** Opening DATA BLOCK block **
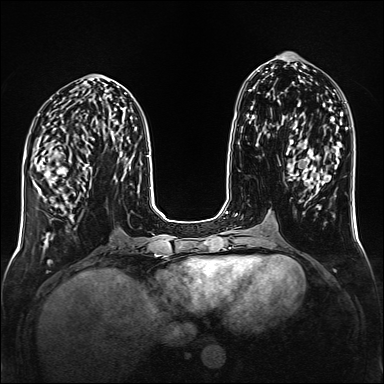
Breast MRI (dynamic contrast-enhanced), one axial slice; slice 62 of 160 in the series (ordered by position); dynamic contrast-enhanced series, time point 2 of 6 at this slice position (early post-contrast); 1.5 T; TE 2.3 ms, TR 5.2 ms; 1 mm slice thickness; 384 × 384 image matrix, field of view 320 × 320 mm. Female patient.
Structures marked on this image (semi-automatically segmented with operator editing):
- enhancing-tissue mask used for the functional tumour volume (all voxels passing the contrast-enhancement thresholds inside the analysis volume; usually the tumour): bounding box [x1, y1, x2, y2] px = [36, 157, 92, 196]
** Closing DATA BLOCK block **
> REQUIRED WORK:
Considering each line of the material above, count those with the word "contrast" and give only the number.

> THE COMPLETED TASK:
2